How to complete this task: Only the lines below starting at the one that contains "left knee: (206, 1075)" and ending at the one that contains "left elbow: (104, 252)" are to be reproduced, exactly and with both ends kept.

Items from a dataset
━━━━━━━━━━━━━━━━
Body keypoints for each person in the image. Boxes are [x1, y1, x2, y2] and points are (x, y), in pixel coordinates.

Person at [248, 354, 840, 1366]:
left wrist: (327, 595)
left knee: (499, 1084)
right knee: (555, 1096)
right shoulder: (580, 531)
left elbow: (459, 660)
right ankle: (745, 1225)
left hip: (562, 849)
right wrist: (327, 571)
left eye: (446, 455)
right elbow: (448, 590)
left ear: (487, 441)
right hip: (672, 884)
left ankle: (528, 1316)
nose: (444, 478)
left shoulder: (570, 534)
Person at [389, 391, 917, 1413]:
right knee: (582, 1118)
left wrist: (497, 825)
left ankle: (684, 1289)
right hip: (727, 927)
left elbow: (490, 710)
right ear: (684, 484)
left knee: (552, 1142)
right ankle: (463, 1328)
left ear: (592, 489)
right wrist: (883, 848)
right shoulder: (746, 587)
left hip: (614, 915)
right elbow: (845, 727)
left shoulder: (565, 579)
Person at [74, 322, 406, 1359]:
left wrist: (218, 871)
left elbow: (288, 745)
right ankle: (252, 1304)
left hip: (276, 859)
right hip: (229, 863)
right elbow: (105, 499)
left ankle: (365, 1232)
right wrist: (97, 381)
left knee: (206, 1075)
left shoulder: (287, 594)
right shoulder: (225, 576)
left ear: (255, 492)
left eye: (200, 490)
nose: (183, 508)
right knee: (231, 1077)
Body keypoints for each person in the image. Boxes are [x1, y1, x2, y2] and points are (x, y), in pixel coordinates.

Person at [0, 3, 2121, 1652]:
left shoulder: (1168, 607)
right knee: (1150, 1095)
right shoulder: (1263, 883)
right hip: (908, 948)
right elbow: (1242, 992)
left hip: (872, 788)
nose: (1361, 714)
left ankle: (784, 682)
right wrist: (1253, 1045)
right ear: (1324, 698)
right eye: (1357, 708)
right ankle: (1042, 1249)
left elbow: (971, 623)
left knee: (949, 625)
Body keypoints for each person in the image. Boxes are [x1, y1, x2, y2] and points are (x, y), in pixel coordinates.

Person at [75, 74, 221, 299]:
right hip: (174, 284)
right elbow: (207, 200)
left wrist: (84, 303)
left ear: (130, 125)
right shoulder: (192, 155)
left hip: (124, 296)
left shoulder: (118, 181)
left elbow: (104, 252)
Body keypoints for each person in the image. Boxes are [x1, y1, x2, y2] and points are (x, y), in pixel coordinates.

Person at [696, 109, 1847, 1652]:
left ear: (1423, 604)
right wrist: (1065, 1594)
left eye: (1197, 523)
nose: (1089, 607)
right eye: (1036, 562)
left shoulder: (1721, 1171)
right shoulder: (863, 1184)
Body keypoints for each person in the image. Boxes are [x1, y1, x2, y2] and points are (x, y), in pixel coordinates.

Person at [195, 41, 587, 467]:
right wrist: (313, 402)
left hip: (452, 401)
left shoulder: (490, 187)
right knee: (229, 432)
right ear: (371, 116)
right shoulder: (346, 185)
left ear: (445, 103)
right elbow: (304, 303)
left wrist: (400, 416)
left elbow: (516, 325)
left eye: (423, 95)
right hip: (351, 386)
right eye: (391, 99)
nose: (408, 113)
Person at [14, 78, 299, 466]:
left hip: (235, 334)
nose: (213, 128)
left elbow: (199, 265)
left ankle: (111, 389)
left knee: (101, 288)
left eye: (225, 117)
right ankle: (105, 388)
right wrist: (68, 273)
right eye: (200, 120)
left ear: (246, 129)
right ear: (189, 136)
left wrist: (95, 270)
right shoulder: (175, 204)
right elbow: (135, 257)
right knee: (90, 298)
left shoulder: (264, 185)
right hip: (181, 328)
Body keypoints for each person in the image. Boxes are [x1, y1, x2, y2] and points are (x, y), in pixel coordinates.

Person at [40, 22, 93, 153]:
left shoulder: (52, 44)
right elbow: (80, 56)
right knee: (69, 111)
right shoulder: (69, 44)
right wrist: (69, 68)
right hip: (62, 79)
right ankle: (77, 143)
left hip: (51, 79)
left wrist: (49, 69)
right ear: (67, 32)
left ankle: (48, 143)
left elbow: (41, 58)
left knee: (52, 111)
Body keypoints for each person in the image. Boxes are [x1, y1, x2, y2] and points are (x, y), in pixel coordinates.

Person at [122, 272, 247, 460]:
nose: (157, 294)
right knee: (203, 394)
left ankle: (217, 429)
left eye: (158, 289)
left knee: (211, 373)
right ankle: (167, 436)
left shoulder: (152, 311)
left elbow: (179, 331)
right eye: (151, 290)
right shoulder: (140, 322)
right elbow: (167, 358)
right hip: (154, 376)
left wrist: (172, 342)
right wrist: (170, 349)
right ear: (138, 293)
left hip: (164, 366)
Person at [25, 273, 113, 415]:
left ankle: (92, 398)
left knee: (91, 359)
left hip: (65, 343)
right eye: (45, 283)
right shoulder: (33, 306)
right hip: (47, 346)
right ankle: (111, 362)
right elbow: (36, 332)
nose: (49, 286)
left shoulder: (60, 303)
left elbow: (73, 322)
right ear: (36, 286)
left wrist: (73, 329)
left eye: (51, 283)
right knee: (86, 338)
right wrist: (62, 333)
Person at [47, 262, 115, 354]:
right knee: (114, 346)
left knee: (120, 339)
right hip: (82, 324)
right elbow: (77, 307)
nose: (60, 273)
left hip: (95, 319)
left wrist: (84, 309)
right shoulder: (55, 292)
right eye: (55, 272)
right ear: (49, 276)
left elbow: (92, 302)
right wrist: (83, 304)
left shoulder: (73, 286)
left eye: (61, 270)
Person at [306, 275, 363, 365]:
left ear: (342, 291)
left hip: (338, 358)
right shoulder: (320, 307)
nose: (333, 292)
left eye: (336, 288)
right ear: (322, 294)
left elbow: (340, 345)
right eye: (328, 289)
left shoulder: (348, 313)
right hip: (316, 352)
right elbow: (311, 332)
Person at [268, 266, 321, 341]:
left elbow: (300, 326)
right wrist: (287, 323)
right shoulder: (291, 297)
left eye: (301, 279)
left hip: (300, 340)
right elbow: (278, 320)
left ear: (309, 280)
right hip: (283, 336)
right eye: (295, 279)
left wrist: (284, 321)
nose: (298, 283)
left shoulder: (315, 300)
━━━━━━━━━━━━━━━━
Response area:
left knee: (206, 1075)
left shoulder: (287, 594)
right shoulder: (225, 576)
left ear: (255, 492)
left eye: (200, 490)
nose: (183, 508)
right knee: (231, 1077)
Body keypoints for each person in the image. Boxes are [x1, y1, x2, y2] and points are (x, y), in pixel coordinates.

Person at [0, 3, 2121, 1652]:
left shoulder: (1168, 607)
right knee: (1150, 1095)
right shoulder: (1263, 883)
right hip: (908, 948)
right elbow: (1242, 992)
left hip: (872, 788)
nose: (1361, 714)
left ankle: (784, 682)
right wrist: (1253, 1045)
right ear: (1324, 698)
right eye: (1357, 708)
right ankle: (1042, 1249)
left elbow: (971, 623)
left knee: (949, 625)
Body keypoints for each person in the image. Boxes are [x1, y1, x2, y2] and points are (x, y), in pixel coordinates.

Person at [75, 74, 221, 299]:
right hip: (174, 284)
right elbow: (207, 200)
left wrist: (84, 303)
left ear: (130, 125)
right shoulder: (192, 155)
left hip: (124, 296)
left shoulder: (118, 181)
left elbow: (104, 252)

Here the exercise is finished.